[Start EXTRACTED DATA]
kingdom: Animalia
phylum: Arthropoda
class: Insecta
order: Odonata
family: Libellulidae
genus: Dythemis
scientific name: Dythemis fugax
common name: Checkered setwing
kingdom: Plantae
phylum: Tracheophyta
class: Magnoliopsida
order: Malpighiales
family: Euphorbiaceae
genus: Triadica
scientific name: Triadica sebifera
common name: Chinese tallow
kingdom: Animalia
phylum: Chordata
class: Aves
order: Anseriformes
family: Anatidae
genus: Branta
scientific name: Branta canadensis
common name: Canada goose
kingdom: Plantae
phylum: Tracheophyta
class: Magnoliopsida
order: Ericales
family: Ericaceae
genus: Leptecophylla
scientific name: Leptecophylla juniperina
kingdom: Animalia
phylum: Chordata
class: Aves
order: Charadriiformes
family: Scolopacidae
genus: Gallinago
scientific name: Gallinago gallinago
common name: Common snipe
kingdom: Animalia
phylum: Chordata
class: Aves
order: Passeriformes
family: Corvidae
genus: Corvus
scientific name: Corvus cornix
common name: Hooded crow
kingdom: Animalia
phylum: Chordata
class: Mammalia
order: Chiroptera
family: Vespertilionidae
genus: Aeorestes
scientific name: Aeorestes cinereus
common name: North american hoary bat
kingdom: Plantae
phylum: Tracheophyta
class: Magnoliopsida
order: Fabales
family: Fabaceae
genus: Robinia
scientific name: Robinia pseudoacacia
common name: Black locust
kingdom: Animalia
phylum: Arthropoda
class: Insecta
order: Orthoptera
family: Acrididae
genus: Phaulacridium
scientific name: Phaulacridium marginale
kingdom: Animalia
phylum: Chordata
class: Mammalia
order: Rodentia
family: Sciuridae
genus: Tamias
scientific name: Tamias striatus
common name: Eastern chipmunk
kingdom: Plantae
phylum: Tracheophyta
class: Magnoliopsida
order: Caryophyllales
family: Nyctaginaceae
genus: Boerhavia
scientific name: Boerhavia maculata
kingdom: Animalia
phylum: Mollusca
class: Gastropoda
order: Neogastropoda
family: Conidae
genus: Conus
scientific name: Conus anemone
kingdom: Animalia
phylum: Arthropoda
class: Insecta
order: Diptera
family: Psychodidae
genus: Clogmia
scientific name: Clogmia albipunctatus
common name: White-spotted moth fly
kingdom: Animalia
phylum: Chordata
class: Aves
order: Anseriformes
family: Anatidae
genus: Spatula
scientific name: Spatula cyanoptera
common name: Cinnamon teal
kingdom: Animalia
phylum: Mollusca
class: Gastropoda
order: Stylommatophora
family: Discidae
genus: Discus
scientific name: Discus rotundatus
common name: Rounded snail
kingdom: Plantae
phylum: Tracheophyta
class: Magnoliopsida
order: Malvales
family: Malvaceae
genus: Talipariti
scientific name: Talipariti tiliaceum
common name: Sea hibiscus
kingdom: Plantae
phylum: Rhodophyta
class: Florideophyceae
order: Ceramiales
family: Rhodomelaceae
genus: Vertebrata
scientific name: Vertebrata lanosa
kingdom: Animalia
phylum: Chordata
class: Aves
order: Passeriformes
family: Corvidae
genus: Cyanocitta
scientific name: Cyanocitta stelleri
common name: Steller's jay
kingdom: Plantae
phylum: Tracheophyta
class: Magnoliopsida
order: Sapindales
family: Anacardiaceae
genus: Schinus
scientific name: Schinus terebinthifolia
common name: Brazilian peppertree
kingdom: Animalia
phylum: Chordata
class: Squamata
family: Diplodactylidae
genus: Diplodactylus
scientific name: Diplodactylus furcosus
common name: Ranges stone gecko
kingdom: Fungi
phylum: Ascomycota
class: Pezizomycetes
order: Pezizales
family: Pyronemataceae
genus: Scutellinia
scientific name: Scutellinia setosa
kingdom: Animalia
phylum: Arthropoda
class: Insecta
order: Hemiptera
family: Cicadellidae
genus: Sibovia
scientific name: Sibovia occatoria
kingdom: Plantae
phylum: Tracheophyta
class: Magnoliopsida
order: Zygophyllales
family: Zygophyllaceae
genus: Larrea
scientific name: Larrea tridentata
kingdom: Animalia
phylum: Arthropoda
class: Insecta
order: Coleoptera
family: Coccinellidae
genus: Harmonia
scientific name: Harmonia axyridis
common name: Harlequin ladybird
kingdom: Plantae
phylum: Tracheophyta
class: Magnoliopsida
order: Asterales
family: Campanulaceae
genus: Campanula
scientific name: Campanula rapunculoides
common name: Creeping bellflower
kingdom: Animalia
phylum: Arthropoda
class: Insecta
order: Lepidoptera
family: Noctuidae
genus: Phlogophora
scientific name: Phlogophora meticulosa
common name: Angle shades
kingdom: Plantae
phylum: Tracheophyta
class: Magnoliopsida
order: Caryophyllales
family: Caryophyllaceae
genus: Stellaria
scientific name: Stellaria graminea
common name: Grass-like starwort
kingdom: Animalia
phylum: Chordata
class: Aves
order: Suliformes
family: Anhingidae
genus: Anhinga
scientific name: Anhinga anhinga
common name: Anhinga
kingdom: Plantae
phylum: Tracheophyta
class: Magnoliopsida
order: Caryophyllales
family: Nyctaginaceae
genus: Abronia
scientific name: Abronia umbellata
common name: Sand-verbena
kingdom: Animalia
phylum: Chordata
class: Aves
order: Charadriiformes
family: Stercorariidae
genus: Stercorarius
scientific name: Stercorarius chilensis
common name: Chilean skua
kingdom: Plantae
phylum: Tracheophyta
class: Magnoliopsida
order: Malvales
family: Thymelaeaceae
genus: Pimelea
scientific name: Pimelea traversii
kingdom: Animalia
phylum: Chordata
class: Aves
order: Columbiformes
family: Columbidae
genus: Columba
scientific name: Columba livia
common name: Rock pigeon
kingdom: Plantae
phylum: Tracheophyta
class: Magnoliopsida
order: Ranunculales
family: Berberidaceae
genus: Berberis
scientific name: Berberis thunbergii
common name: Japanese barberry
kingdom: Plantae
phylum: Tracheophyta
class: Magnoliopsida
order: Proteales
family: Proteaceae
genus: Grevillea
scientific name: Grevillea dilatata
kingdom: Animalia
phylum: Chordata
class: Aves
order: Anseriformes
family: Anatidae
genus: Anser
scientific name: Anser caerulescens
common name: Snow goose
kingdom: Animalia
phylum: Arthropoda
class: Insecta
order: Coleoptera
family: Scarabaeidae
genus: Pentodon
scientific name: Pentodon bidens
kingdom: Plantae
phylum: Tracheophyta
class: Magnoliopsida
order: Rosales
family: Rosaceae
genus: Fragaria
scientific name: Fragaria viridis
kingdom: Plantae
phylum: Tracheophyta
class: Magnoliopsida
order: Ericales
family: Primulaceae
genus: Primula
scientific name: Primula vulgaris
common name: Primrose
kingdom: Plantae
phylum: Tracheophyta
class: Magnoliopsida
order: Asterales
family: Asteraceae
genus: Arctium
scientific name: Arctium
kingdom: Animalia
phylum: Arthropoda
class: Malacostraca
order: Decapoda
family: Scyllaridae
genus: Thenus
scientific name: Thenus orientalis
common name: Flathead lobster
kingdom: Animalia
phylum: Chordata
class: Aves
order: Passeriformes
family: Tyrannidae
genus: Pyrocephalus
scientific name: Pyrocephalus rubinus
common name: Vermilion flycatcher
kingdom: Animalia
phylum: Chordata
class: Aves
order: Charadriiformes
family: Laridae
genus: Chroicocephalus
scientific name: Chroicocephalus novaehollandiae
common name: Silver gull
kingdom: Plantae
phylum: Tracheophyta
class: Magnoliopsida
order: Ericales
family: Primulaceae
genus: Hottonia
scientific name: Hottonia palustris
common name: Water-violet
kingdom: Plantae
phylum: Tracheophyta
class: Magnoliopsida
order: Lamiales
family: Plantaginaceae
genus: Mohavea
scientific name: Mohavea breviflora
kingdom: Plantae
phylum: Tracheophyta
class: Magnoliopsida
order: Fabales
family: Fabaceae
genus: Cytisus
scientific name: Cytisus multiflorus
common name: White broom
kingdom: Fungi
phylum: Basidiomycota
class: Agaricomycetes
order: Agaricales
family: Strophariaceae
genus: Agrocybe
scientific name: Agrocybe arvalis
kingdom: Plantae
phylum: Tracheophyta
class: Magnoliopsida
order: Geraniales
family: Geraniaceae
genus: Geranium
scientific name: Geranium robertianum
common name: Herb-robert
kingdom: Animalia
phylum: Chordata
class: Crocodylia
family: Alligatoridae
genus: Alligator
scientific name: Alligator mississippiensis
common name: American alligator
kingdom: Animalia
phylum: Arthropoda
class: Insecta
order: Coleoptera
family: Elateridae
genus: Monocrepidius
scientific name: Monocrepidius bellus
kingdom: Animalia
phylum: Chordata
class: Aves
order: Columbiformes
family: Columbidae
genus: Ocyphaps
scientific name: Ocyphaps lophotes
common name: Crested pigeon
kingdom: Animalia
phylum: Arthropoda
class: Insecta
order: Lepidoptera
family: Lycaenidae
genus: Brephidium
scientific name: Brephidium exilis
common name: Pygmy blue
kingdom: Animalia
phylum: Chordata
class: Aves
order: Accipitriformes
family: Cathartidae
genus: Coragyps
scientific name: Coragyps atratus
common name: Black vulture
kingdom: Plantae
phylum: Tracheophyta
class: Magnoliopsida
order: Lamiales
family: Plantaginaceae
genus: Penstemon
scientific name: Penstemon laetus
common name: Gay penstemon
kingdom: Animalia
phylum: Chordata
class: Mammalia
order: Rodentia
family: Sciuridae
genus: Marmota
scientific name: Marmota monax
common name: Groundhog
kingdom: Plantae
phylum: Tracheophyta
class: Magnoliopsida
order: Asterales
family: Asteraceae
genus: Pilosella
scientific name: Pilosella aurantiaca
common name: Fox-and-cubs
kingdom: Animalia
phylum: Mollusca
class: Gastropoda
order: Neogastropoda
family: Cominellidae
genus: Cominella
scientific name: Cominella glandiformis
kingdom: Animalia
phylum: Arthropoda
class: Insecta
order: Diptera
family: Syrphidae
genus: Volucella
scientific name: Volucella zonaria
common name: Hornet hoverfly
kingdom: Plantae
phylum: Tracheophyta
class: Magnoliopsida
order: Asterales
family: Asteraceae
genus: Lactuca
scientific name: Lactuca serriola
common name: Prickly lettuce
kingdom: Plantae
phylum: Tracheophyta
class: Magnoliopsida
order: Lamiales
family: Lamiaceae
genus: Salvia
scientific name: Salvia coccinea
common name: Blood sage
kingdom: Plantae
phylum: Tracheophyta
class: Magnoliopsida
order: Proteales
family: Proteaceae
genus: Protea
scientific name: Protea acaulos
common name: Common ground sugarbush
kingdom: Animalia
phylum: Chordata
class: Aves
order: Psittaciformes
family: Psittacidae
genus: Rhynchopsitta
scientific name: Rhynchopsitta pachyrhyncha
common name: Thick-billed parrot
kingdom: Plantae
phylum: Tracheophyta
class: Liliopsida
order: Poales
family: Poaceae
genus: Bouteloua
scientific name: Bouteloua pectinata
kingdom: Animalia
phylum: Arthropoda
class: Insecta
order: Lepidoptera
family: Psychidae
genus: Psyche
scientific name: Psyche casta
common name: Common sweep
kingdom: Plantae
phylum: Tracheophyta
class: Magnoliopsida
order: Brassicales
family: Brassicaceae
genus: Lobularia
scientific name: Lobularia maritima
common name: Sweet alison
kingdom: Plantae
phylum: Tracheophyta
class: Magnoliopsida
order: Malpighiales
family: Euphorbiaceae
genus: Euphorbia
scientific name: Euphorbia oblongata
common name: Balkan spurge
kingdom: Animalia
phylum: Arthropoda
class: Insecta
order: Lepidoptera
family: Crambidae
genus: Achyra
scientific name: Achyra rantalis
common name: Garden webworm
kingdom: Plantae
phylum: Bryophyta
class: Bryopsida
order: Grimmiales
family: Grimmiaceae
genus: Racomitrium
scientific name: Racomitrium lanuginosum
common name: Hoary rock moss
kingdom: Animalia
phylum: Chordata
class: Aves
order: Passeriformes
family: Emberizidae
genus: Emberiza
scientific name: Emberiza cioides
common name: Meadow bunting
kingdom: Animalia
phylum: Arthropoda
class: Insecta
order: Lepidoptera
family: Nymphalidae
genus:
[End EXTRACTED DATA]
JOB = Retype the lines of the data above verbatim, from the line that contains "order: Ranunculales" up to and including the line that contains "genus: Grevillea".

ANSWER FOR THIS EXERCISE =
order: Ranunculales
family: Berberidaceae
genus: Berberis
scientific name: Berberis thunbergii
common name: Japanese barberry
kingdom: Plantae
phylum: Tracheophyta
class: Magnoliopsida
order: Proteales
family: Proteaceae
genus: Grevillea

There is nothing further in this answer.